My breath caught in the back of my throat. I knew just what she intended to do, and my cheeks flamed in spite of myself. It wasn’t like this was the first time I’d seen her sway her hips and put on a show, but it was different when Carter and Roman weren’t around, when they weren’t in the same room, watching her at the same time. It was more intimate, and I couldn’t even feel bad for the way something started to grow hard between my legs.

It was darn near impossible to watch her take off her clothes and not get hard, okay? Like, one of the most impossible things ever. She was beautiful, gorgeous, with a confidence that drew me in. Plus, I loved her more than life itself, so there was that, too. Love tended to enhance whatever it was you felt tenfold, in my experience.

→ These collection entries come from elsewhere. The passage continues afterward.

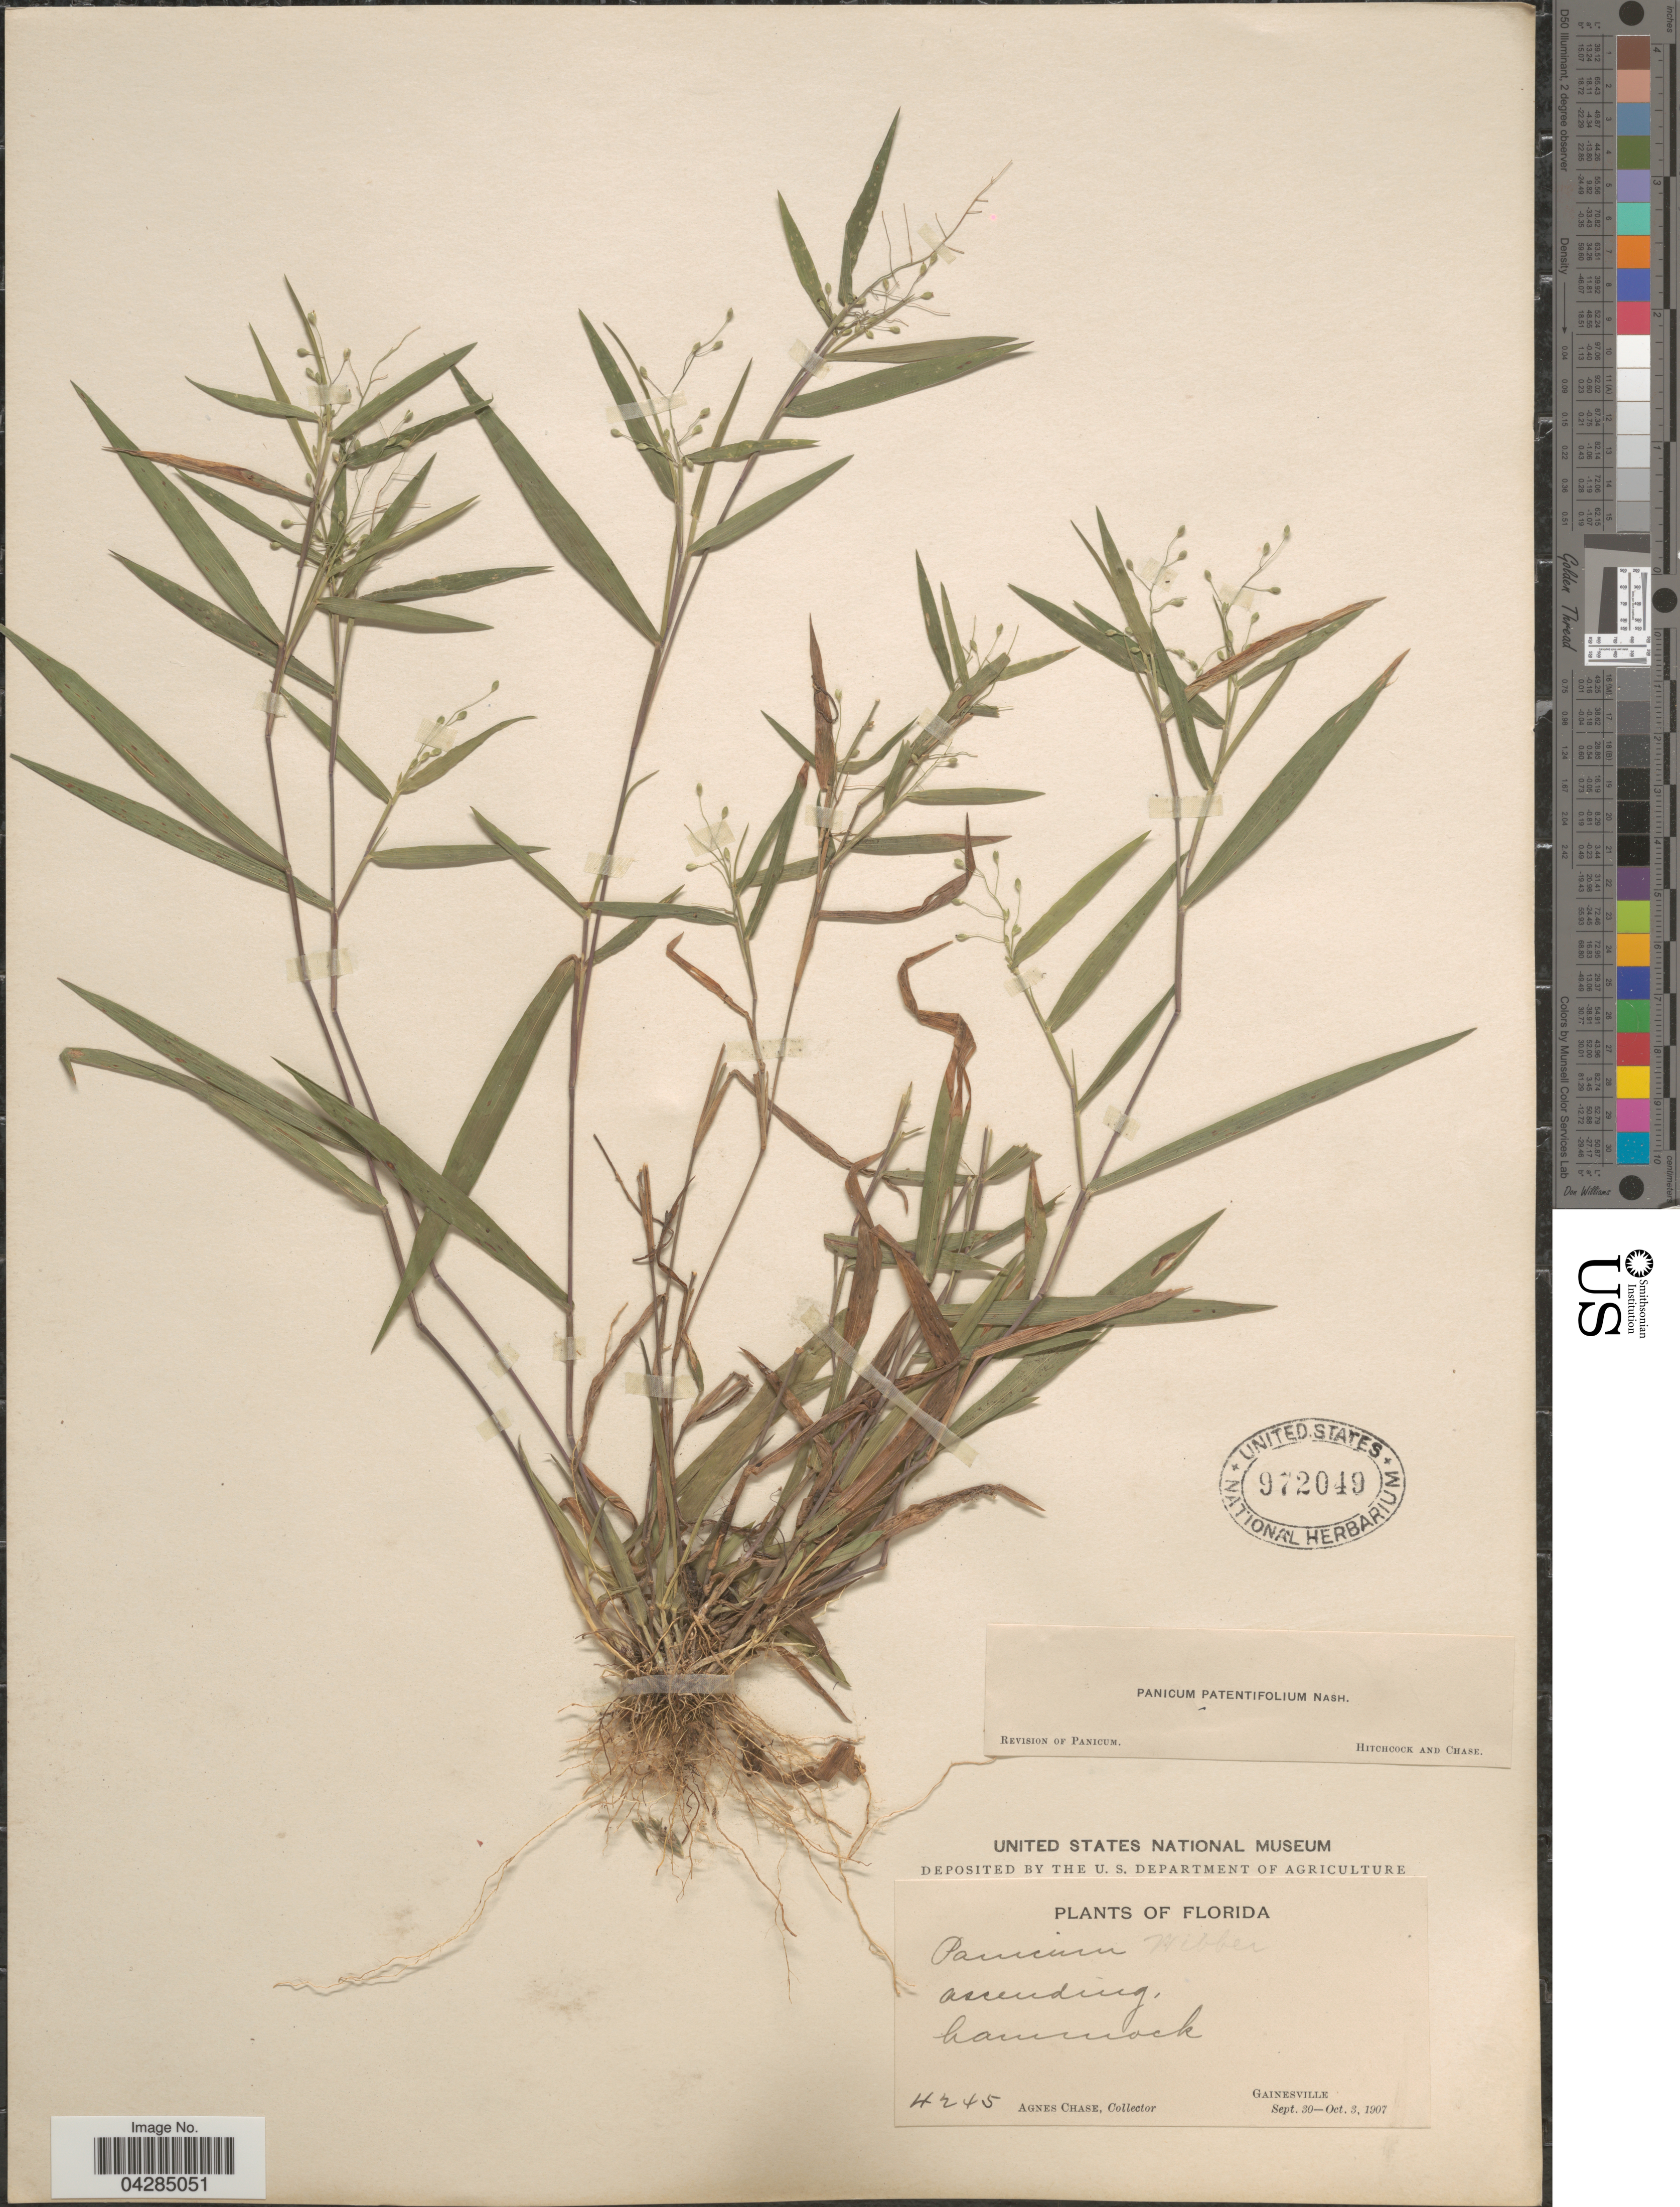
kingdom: Plantae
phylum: Tracheophyta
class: Liliopsida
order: Poales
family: Poaceae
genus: Dichanthelium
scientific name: Dichanthelium portoricense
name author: (Desv. ex Ham.) B.F. Hansen & Wunderlin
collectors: A. Chase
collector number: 4245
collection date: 1907-09-30/1907-10-03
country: United States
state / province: Florida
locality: Gainesville.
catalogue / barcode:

Her jeans fell off her hips as she pulled the dark blue fabric down her legs. Moments later, Zoey stood before me in her shirt and her lacey pink underwear. I swallowed, rubbing my palms on my knees as I watched her fingers go to the hem on her shirt and lift it up and over her head, exposing a bra that must be a matching set to the panties she wore.

Wearing nothing but her underthings, she was a freaking goddess. My jaw practically fell open, and it was like I was a lovestruck boy with a huge crush all over again, with feelings inside me I didn’t know what to do with. Zoey was more than beautiful. She rewrote the very definition of the word.